I could go on and on discussing gems by Read, but I’d like to conclude with my favorite: an example of his Socratic dialectic in action. In it, he gets people to accept a key libertarian argument that thinkers from Frédéric Bastiat to the contemporary analytic philosopher Michael Huemer have used: How can it be right for the government to do something that it would be wrong for individuals to do? If, for example, you cannot seize someone’s property because you think other people are more deserving, how does it become all right for the government to do so?
Here is Read’s Socratic dialogue: “Q—Joe Doakes was lynched. Who did it? A—A mob. Q—Mob is but a label. Of what is it composed? A— Individuals. Q—Then did not each individual in the mob lynch Joe Doakes? A—That would seem to be the case. Q—Very well. Can any individual gain absolution by committing murder in the name of a label, the mob, a collective? A—I guess not. Q—Now that we have established that point, let me pose another question. Do you believe in thievery? A—Of course not. Q—Logically, then, you do not believe that you should use force to take my income to feather your own nest. True or false? A—True. Q—Is the principle changed if two of you gang up on me? A—Not at all. Q—One million? Even a majority? A—Well, perhaps O.K. if a majority does it. Q—Do you mean that might makes right? A—Oh, no. Q—That is what you have just said. Would you care to retract that? A—To be logical, I must. Q—You have now agreed that not even 200 million people or any agency thereof—government, labor unions, educational institutions, business firms, or whatever—have a moral right to feather their nests at the expense of others, that is, to advance their own special interests at taxpayers’ expense. You have also admitted that no one gains absolution by acting in the name of a collective. Therefore, is not every member who supports or even condones a wrong collective action just as guilty as if he personally committed the act? A—I have never thought of it that way before, but I now believe you are right.”

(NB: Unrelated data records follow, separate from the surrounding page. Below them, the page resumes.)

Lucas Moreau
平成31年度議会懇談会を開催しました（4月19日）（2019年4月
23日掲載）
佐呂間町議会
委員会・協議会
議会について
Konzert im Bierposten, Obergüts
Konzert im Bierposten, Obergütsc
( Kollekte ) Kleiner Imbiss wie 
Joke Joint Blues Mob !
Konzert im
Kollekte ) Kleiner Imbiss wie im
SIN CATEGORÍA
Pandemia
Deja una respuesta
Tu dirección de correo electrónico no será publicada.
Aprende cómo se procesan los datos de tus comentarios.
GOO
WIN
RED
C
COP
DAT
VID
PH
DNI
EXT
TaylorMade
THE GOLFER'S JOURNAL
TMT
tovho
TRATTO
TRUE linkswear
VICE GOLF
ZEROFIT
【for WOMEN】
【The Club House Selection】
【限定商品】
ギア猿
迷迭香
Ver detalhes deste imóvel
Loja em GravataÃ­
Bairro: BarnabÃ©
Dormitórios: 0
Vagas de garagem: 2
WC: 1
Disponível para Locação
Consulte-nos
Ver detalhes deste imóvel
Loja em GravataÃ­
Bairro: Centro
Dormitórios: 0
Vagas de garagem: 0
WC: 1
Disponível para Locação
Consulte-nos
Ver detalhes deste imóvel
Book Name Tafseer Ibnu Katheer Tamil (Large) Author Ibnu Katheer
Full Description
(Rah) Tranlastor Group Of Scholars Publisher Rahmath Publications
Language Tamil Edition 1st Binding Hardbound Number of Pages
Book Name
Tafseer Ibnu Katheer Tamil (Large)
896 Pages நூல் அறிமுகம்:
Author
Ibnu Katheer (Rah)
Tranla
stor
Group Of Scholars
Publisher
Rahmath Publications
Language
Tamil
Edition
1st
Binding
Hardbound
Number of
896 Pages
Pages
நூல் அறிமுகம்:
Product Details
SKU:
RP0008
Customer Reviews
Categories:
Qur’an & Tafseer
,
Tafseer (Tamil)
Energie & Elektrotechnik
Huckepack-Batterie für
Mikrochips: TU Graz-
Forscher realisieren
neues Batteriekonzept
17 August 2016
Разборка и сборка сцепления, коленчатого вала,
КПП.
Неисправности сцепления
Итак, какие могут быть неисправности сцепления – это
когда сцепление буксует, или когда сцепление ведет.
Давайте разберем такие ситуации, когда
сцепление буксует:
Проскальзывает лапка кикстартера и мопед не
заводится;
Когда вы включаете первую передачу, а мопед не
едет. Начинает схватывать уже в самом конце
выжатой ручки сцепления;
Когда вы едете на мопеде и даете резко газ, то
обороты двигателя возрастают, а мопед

After reading this book, one can only concur with Mises Institute President Thomas J. DiLorenzo, who says in his foreword, “We finally have the perfect twenty-first-century companion book to Economics in One Lesson, written in clear language that Hazlitt himself would admire. In 2023 the Mises Institute gave away one hundred thousand copies of Hazlitt’s classic economic primer thanks to our generous donors. Perhaps someday soon a donor will help the Mises Institute give away one hundred thousand copies of Freedom in One Lesson: The Best of Leonard Read, a much-needed primer on the philosophy of freedom.” I urge everybody who cares about freedom and the free market to read Read.